Isidor Clinton Rubin (January 8, 1883 in Germany – July 10, 1958 in London) was an American gynecologist who developed the Rubin test, a tubal insufflation test. This is an office procedure to check for tubal patency in the infertility investigation.

==Biography==
Although Rubin was born in Friedrichshof, a small place in Prussia, he usually told people that he was born in Vienna. Rubin's parents were Nehemiah Rubin and his wife Froma, née Keller. He came to America at an early age, was educated at the City College of New York and received his medical degree from Columbia University in 1905. He then trained for three years at The Mount Sinai Hospital. In 1909, he went to Vienna to work for one year in Schottländer's laboratory of gynecologic pathology at the II Universität-Frauenklinik. In 1914, the year he married Sylvia Unterberg, he returned to Vienna to study under Ernst Wertheim. Back in New York, he joined the staff of Mount Sinai Hospital and Beth Israel Hospital. From 1937 to 1948 he was a clinical professor of obstetrics and gynecology at Columbia University. He retired in 1945 from active service at The Mount Sinai Hospital and became a consultant. While attending a conference in London, Rubin died on July 10, 1958.

==Tubal insufflation (Rubin test)==
Rubin maintained a private practice and was interested in infertility. Realizing that many patients suffered from tubal obstruction, he developed tubal insufflation as a non-operative method to evaluate the tubes. The instrument is based on the principle that under a certain pressure, gas can be pushed via the cervix and uterus through the tubes into the abdominal cavity where its presence can be detected by distension and other means. In cases of nonpatency increasing pressure is exerted until a threshold level is reached. For his first experiments in 1919 he used oxygen, later he switched to carbon dioxide as this insufflation medium is quickly absorbed, less painful and safer. His instrument and technique were later supplemented with a kymograph to record the pressure readings. The Rubin test became a standard test to check the tubes in the investigation of causes of infertility and was claimed to be able to open up tubes in some patients with tubal occlusion.

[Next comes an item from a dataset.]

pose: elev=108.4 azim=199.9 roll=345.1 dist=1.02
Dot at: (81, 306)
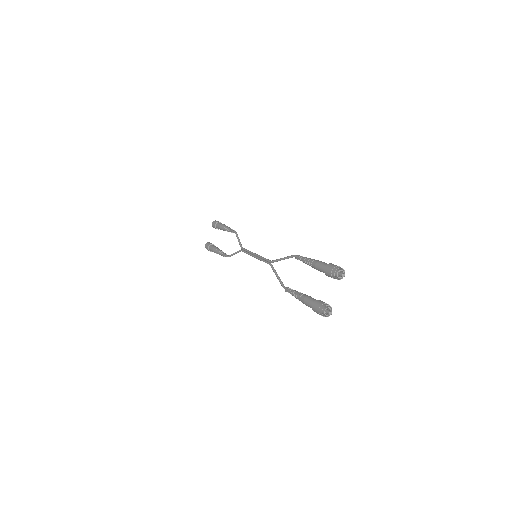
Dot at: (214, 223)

In 1958, Speert stated that "many gynecologists regard it as the twentieth century's most important contribution to the clinical study of female infertility." However, with the advancement of other techniques, notably laparoscopy, within the next two decades, the Rubin test lost its importance and it is not mentioned in contemporary textbooks.

==Other contributions==
Among other contributions to gynecology were his observations regarding the early development of cervical cancer. He was one of the first to use hysterosalpingography in the diagnosis of tubal and uterine disorders. His studies on ectopic pregnancy laid down the principles to identify a cervical pregnancy that became known as Rubin's criteria.

==Books==
- Rubin IC. Uterotubal Insufflation. CV Mosby Co, St. Louis, 1947.
- Rubin IC. Symptoms in Gynecology, 1923.
- Rubin IC, Novak J. Integrated Gynecology, McGraw-Hill, New York, 1956.

==Awards==
- In 1947, a special issue of the Journal of the Mount Sinai Hospital was dedicated to Rubin at the occasion of the 25th anniversary of the Rubin test.
- In 1957, a special issue of Fertility and Sterility – Volume 8, number 6 – commemorated his 75th birthday.
- Among the many honors Rubin received is the title of officer of the French Legion of Honour.